▶ [Given passage]
You guys know how it is when two men in separate cars drive around the country, one trying to stalk and then run over women, the other trying to hunt the other guy. The one is a perverted serial killer, the other has gone mad from the first guy running over his wife, so he rammed into the guy disabling him and making him even more hellbent on murder. They are antagonists, arch-enemies, villain and dark avenger. You know, a couple of highwaymen.
This is the 2004 movie from Robert Harmon, director of THE HITCHER. I remember the trailer but it didn’t catch my interest – just looked like another studio serial killer movie, at best on the level of JOY RIDE, probaly worse. But seeing THE HITCHER made me more curious and I’m glad about that because HIGHWAYMEN turns out to be way weirder and more interesting than advertised.
The first sign of life is in the first big crash scene. Two women in a car are being blatantly followed by a big old Caddy with only one headlight. Then they go into one of those big multi-lane tunnels and suddenly have to swerve because there’s a wheelchair sitting in the middle of their lane. Then there’s a horse running around in the tunnel, and a huge pileup happens. I think maybe the horse came from a truck that already crashed, but the wheelchair – I don’t know. The Caddy doesn’t show up to run people over for a few minutes. He must’ve been supposed to set up the whole thing, but I like to think it was a coincidence. The sicko highwayman just lucked out and came across a multi-car/wheelchair/horse tunnel pileup. I don’t know man, whatever’s going on it just feels like a weird nightmare, and I like that.
(The horse thing was probaly inspired by the great scene in the American remake of THE RING, but it still works. Horses creep me out, and not just because of ZOO.)
Jim Caviezel is the guy trying to hunt the killer. We see his wife’s death in flashback – he was on a hotel deck across the street and saw the car coming. I think maybe he blames himself because instead of yelling “HEY, LOOK OUT FOR THAT CAR!” he didn’t say anything, just tried to run down the stairs and across the street to… what, push her out of the way? A really boneheaded reaction, but you can’t always be your best under pressure like that. I feel sorry for the poor guy having to live with that. And we know he relives it every day because we see the flashbacks.

▶ [Data lines]
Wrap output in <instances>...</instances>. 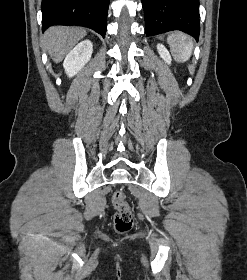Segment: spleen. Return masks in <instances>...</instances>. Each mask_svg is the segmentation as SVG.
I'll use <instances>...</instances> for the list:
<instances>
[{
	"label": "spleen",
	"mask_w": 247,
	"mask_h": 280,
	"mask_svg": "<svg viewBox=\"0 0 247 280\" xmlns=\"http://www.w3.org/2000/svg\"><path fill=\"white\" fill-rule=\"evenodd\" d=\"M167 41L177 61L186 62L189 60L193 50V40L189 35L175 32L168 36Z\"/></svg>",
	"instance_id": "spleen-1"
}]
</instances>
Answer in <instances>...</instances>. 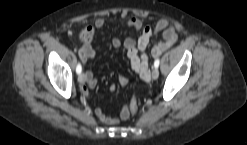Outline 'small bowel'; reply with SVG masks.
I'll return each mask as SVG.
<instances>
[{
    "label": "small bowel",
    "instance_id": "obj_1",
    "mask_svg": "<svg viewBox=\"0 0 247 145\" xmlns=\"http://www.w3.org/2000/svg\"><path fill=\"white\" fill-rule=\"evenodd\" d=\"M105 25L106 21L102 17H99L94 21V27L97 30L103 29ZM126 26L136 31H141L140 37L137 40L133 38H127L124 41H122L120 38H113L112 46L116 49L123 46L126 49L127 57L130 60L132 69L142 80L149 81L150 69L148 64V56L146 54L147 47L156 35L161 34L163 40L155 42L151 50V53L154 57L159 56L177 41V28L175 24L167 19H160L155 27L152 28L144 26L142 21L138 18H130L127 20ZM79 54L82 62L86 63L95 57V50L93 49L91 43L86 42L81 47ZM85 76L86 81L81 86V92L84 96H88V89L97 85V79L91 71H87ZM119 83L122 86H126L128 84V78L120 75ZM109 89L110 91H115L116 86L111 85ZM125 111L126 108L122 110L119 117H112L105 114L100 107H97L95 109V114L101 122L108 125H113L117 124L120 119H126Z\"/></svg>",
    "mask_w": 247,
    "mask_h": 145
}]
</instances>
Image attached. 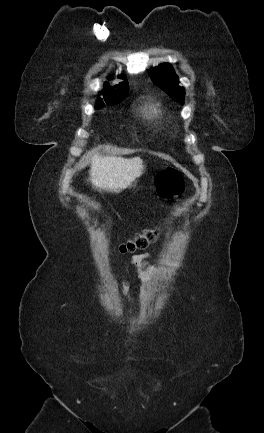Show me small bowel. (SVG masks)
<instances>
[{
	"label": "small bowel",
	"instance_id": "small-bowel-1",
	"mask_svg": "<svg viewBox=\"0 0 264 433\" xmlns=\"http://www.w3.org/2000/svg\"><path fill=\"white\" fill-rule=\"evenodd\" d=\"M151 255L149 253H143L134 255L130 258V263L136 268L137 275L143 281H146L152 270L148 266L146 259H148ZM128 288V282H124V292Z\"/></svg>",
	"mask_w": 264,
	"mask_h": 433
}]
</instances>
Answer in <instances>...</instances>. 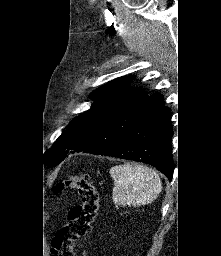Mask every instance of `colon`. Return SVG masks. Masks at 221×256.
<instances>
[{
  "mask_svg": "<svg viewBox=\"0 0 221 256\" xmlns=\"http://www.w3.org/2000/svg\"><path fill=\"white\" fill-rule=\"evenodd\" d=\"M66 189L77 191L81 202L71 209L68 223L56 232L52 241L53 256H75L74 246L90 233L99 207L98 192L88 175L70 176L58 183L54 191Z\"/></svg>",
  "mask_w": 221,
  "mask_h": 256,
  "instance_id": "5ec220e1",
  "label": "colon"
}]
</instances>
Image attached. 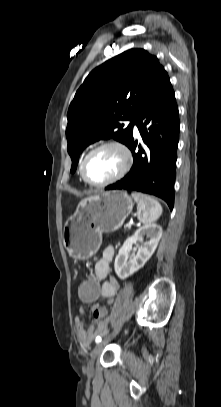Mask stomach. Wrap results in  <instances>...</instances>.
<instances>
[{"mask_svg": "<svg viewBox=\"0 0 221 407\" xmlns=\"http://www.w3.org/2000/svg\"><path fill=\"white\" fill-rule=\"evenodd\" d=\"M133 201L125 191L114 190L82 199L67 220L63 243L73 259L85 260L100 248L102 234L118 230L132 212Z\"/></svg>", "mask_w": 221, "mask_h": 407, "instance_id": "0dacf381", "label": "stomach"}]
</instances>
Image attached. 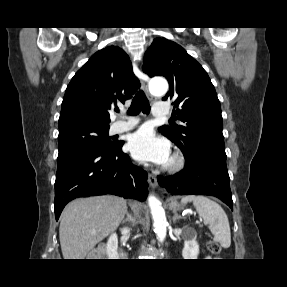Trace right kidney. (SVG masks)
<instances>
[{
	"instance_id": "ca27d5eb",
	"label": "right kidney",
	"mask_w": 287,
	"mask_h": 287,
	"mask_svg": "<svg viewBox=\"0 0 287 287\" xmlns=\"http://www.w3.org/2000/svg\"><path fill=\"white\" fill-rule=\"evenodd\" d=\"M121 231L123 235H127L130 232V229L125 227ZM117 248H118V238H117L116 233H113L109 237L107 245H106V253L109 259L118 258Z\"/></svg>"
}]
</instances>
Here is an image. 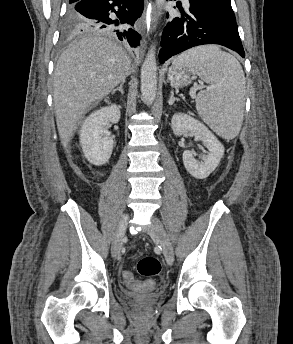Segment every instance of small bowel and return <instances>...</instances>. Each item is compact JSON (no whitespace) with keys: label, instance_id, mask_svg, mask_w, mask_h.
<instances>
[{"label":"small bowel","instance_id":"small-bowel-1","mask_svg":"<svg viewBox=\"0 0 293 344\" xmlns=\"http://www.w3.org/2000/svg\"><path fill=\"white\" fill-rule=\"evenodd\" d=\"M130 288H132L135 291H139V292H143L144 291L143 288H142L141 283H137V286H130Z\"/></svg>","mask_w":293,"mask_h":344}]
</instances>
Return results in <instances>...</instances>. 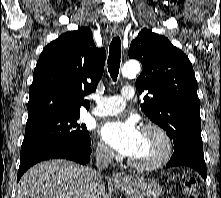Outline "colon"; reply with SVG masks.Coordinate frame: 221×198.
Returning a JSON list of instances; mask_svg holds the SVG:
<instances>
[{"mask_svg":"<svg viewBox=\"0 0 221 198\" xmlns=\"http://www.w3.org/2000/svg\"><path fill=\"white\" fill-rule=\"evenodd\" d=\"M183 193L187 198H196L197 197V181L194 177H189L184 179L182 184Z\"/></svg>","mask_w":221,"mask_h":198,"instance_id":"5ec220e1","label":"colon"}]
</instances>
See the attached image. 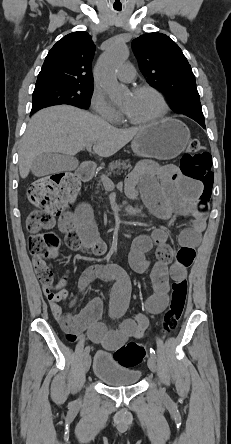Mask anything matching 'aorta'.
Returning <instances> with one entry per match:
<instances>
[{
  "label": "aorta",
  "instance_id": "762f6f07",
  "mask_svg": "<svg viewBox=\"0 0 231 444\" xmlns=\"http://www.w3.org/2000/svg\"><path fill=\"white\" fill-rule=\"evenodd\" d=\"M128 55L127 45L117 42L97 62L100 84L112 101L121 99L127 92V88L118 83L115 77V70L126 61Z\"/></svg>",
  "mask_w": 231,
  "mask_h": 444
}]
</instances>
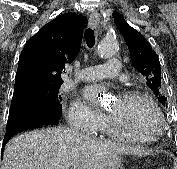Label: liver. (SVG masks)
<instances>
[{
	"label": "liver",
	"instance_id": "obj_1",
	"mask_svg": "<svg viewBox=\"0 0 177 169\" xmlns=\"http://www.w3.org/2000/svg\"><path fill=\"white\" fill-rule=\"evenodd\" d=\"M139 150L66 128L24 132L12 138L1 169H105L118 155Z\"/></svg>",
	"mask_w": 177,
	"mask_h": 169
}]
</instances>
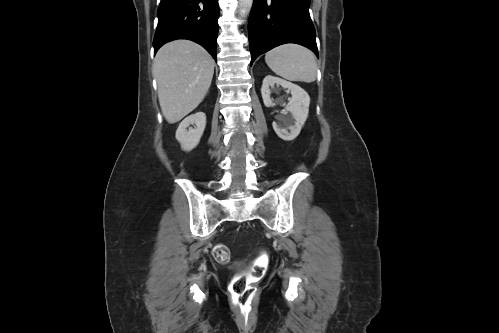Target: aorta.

▶ [What to work on]
1 – Repeat part of the Highwaymen review word for word, beginning at the words "You guys know" and stopping after the words "interesting than advertised.".
2 – Continue the Highwaymen review from its last sentence.

▶ [Answers by task]
1 –
You guys know how it is when two men in separate cars drive around the country, one trying to stalk and then run over women, the other trying to hunt the other guy. The one is a perverted serial killer, the other has gone mad from the first guy running over his wife, so he rammed into the guy disabling him and making him even more hellbent on murder. They are antagonists, arch-enemies, villain and dark avenger. You know, a couple of highwaymen.
This is the 2004 movie from Robert Harmon, director of THE HITCHER. I remember the trailer but it didn’t catch my interest – just looked like another studio serial killer movie, at best on the level of JOY RIDE, probaly worse. But seeing THE HITCHER made me more curious and I’m glad about that because HIGHWAYMEN turns out to be way weirder and more interesting than advertised.

2 –
So now he obsessively follows the guy around, talking to him on a CB, snooping around accident sites, following clues. And he has a trunk full of the prosthetic arms he’s found. Strange. He tracks the survivor of the tunnel crash (Rhona Mitra) and basically kidnaps her to use as bait, or more like an entrance fee into an exclusive game between him and the killer. I like this implication that he’s become as crazy as the killer, so I was kind of disappointed when the girl quickly warmed to him. Might be better if he was way out of line in bringing her along.
The car mayhem isn’t as good as in THE HITCHER, and some of the action is a little confusing (not too bad). But I like the grim mood of the thing, treating it deadly serious even though it gets pretty absurd. The other main character is not a homicide detective but an unarmed accident investigator named Macklin (Frankie Faison, I guess from The Wire). Caviezel won’t even talk to the cops, because he has enough experience in following this guy to know that nobody fuckin believes him. All he can do is drive his badass orange not-street-legal Barracuda and try to catch up. He says that the car is the guy’s body, without it he’s nothing. Macklin asks what happens when he separates the driver from the car. “Then you can go home,” Caviezel says. He’ll take it from there.
It’s true, the guy’s pretty pathetic without the car. Nobody wants to see a turtle without its shell.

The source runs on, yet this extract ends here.